Re: Simple SQL Puzzle

From: Brian Tkatch <SPAMBLOCK.Maxwell_Smart_at_ThePentagon.com.SPAMBLOCK>
Date: Tue, 30 Oct 2001 11:48:47 GMT
Message-ID: <3bde91e2.1631223765@news.alt.net>

How about this.

Make a third table with the same structure and INSERT INTO New_Table SELECT * FROM big_table. Then join the new table and the small table for a delete.

DELETE FROM New_Table WHERE EXISTS
(SELECT * FROM small_table WHERE myfield = New_Table.myfield);

Doing a DISTINCT on such a large tale, is going to take a long time. IIRC (and also understood it when I read it), it SELECTS all the records and sorts them (same as with an ORDER BY). Depending on the memory allocated, this may go to disk, which is a thousand times slower.
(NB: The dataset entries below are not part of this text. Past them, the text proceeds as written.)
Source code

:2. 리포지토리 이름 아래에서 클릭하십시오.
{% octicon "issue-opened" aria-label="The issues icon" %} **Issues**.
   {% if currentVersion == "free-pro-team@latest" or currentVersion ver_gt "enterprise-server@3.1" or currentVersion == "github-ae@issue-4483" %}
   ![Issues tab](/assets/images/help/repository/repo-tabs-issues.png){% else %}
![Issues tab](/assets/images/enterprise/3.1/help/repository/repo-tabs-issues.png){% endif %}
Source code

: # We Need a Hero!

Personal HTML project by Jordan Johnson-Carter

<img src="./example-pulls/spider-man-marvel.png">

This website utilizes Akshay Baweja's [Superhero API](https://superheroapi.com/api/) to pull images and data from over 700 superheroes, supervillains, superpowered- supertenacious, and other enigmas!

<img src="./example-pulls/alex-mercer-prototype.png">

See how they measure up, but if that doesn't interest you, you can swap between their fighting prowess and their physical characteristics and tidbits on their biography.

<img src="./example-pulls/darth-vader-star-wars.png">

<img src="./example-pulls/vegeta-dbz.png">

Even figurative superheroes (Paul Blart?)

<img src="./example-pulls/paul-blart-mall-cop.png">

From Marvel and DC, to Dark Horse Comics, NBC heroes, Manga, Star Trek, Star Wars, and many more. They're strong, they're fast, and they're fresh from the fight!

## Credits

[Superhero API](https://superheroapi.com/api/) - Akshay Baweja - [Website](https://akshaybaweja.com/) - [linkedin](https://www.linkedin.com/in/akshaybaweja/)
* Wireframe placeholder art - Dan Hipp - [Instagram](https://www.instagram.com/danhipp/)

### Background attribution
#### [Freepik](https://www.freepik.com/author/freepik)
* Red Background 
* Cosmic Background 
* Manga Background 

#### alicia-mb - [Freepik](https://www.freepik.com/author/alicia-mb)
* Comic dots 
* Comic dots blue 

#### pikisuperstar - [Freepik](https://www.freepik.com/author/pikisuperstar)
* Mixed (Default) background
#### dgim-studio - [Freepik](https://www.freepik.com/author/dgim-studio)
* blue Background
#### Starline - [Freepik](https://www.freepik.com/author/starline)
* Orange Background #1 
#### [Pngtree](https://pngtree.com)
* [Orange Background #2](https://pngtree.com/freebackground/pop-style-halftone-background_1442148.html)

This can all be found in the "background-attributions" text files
I just did a COUNT(DISTINCT) on such a table (> 1 million records), but with the help of some WHERE clauses I got it toned down to run in less than a minute.

Brian

On 30 Oct 2001 04:17:14 -0800, chrisjbrady_at_yahoo.com (Chris Brady) wrote:

>Niall - many thanks for responding so quickly. In fact the reason I
>asked is that I need to extract data from one table (table1) that is
>not in table2. Both tables have identical structure but the contents
>of table2 is a subset of table1.
>
>However I had a suspicion that this didn't work as expected, hence the
>original question:
>
>SQL> select count(distinct(i.myfield)) from table1 i, table2 w
> where i.myfield <> w.myfield;
>
>Instead I've used:
>
>SQL> select distinct(i.myfield) from table1 i
> where i.myfield not in
> (select distinct(w.myfield) from table2 w);
>
>The only problem with half a million records in table1 and a few
>thousand in table 2 is that this take three hours to run!! I think
>that this does the second select for every record from the first
>select!!
>
>By-the-way I'm a newbie to Oracle and SQL as you might have realised!!
>
>Chris B.
>
>"Niall Litchfield" <n-litchfield_at_audit-commission.gov.uk> wrote in message news:<3bdd3db5$0$225$ed9e5944_at_reading.news.pipex.net>...
>> Comments below
>> "Chris Brady" <chrisjbrady_at_yahoo.com> wrote in message
>> news:51604466.0110290314.226d2546_at_posting.google.com...
>> > Please can someone explain this? Its the same table compared with
>> > itself. The first case I can understand but why is the second case
>> > giving the same total? I would have thought that it would be zero.
>> <snip>
>> > SQL> select count(distinct(i.myfield)) from temp_data i, temp_data w
>> > where i.myfield <> w.myfield;
>> >
>> > COUNT(DISTINCT(I.MYFIELD))
>> > --------------------------
>> > 47548
>>
>> Your table has 47548 distinct values of myfield. Each of those is clearly
>> not equal to the other 47547 values in the table. Thus each value of myfield
>> will satisfy your where clause at least 47547 times. Assuming myfield is not
>> in fact unique try taking the distinct keyword out of the two pieces of sql
>> to see the results more clearly.
Received on Tue Oct 30 2001 - 05:48:47 CST